Exercise data:
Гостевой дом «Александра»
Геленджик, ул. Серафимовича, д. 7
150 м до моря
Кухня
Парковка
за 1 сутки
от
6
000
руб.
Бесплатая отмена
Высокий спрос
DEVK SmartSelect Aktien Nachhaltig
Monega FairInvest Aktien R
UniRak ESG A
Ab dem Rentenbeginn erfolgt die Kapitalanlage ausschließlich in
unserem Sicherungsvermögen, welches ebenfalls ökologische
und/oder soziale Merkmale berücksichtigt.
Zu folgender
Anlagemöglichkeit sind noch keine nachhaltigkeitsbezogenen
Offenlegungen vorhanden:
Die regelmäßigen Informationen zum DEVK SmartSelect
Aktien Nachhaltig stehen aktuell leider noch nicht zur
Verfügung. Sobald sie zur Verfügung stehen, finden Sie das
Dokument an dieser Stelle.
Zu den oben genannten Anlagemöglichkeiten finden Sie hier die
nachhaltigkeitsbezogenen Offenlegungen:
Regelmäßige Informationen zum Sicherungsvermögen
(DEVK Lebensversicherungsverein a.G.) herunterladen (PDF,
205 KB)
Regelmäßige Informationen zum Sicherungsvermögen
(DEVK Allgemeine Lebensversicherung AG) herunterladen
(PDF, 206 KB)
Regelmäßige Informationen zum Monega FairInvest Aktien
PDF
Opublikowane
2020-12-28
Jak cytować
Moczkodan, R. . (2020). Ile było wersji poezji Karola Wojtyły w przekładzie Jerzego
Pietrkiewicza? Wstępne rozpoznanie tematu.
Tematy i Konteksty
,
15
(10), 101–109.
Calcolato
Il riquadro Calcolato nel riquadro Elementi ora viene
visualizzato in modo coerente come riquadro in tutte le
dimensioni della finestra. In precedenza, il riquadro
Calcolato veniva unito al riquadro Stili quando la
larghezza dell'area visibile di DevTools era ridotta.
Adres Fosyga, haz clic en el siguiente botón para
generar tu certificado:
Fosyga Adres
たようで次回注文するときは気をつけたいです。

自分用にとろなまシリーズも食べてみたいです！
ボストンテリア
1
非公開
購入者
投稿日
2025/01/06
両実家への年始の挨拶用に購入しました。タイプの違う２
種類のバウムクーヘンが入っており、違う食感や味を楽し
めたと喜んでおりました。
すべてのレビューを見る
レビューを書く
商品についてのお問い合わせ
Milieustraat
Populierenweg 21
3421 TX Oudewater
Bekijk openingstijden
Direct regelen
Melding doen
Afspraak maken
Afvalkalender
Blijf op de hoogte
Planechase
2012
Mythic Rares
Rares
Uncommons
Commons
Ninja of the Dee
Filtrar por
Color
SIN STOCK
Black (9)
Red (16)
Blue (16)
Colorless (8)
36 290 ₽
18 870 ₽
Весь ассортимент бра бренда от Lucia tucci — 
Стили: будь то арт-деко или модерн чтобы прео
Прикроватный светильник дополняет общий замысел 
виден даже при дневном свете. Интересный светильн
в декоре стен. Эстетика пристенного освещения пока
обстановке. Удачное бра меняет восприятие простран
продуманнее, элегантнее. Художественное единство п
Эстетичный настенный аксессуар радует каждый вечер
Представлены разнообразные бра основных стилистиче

Work order:
Each line of the material that contains the string "finden" has to be copied out.

Expected answer:
Verfügung. Sobald sie zur Verfügung stehen, finden Sie das
Zu den oben genannten Anlagemöglichkeiten finden Sie hier die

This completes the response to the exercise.